The black-and-white snapshot, now turning yellow at the edges, graces Solomon Staendig’s passport. I’m not sure if he realized this when the document was issued on July 20, 1939, but it would become his salvation, the one thing that ensured his survival.
For this was his passport out of Nazi-annexed Austria.
Sometimes, when I look at his picture, I am both fascinated and repulsed. My sole link to this branch of my past is defiled by a Nazi swastika.
Though he had lived his entire life to that point in Austria, my grandfather was designated a “stateless’’ person after the Germans absorbed the country in the 1938 Anschluss, making it part of the Fatherland. He was not wanted. He had no home.
He was a Jew.
It seems strange to think, all these years later, as I sit in comfort in the United States, that seven decades ago, people in my family died, and lived, through war, deprivation and hatred.

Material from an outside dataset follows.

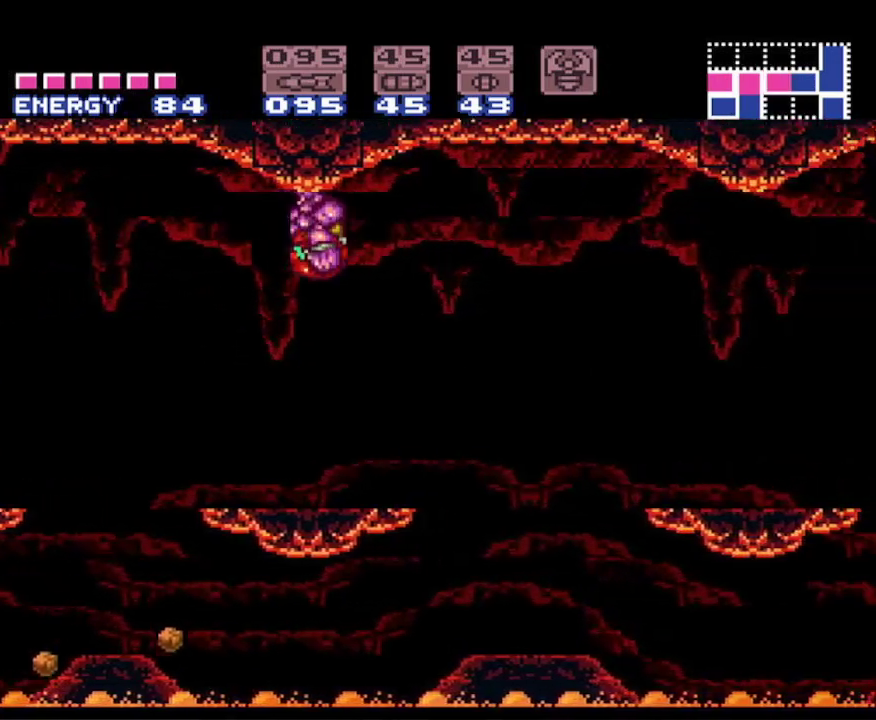
{"buttons": ["B", "DPAD_RIGHT"], "events": [[450, "A", "up"]]}
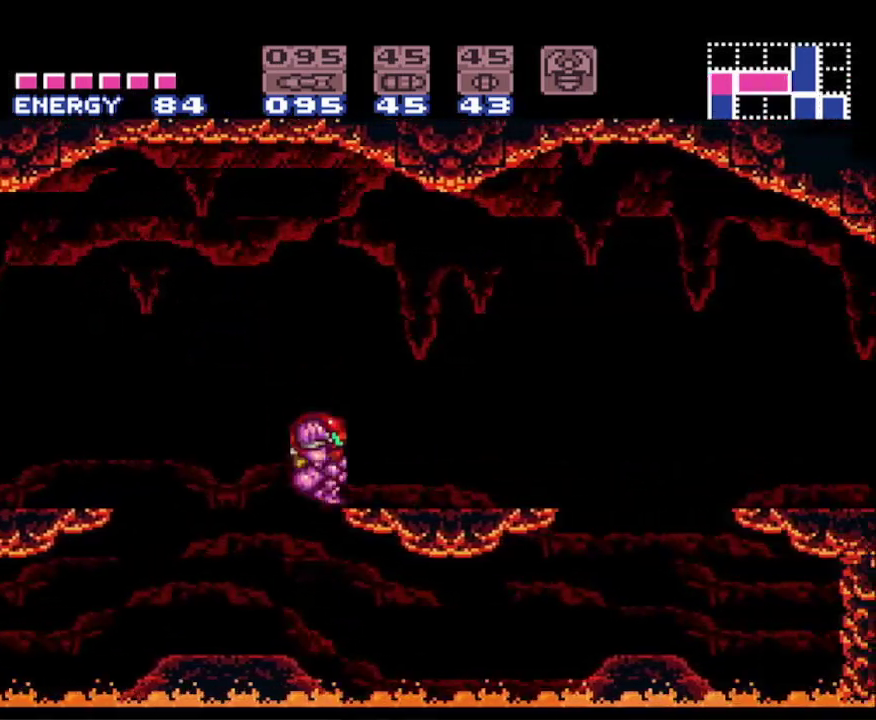
{"buttons": ["A", "B", "DPAD_RIGHT"], "events": [[367, "A", "down"]]}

In many ways, my grandpa shared a common cause with the refugees now flooding out of civil war-wracked Syria, toward uncertain futures and a public that wants nothing to do with them.
He also was not at all like at least some of them.
In a decision that would spook him for the rest of his days, Solomon Staendig was allowed by the Nazis to flee to New York in 1939, and planned to arrange passage for his wife, my grandmother.
He thought that the Nazis were just bent on slaughtering men.
He was wrong.
His daughter, my mother, then 15 years old, boarded a luxury Italian cruise ship that year with other members of her Jewish youth group and sailed to Israel, then known as the British Mandate of Palestine.
She was safe.
My grandmother was murdered in a Nazi concentration camp.
I don’t have a picture of her.
My mother next saw her father in the early 1950s, when she arrived in America with her new husband, my father. By then, my grandfather had remarried, settled in The Bronx and toiled, not very successfully, as a jeweler and by selling dresses. He died of a heart attack in 1962 at age 65.
President Obama wants the United States to take in 10,000 refugees fleeing Syria’s civil war. But who are these people?
In a gigantic blow to the president’s policies, in a slap at his squeamishness toward fighting terrorism, members of the US House of Representatives rose up and cried, “Hell no!’’
House members — including 47 Democrats — voted overwhelmingly Thursday for self-preservation. They defied Obama’s promise of a veto, and passed a measure that would prevent people from entering the US from Iraq or Syria until the director of national intelligence, as well as the heads of the FBI and Department of Homeland Security, personally sign off on each application for sanctuary.
This after reports that one of the ISIS butchers, who claimed responsibility for last week’s massacre in Paris, entered Europe by posing as a Syrian refugee.
This after a Bloomberg Politics poll revealed that 53 percent of Americans think the door should be slammed on Syrian refugees.
Somehow, I think my grandpa would have agreed.
He came to live in an America in which many Jewish refugees from Adolf Hitler’s Third Reich were denied entry.
But he didn’t get mad. He didn’t yell. He lived quietly, doting on his surviving relatives and friends. He came to love his adopted home, fiercely. I wish I knew him.
I don’t think it’s unreasonable to expect that this great country will only open its doors to people who do the same.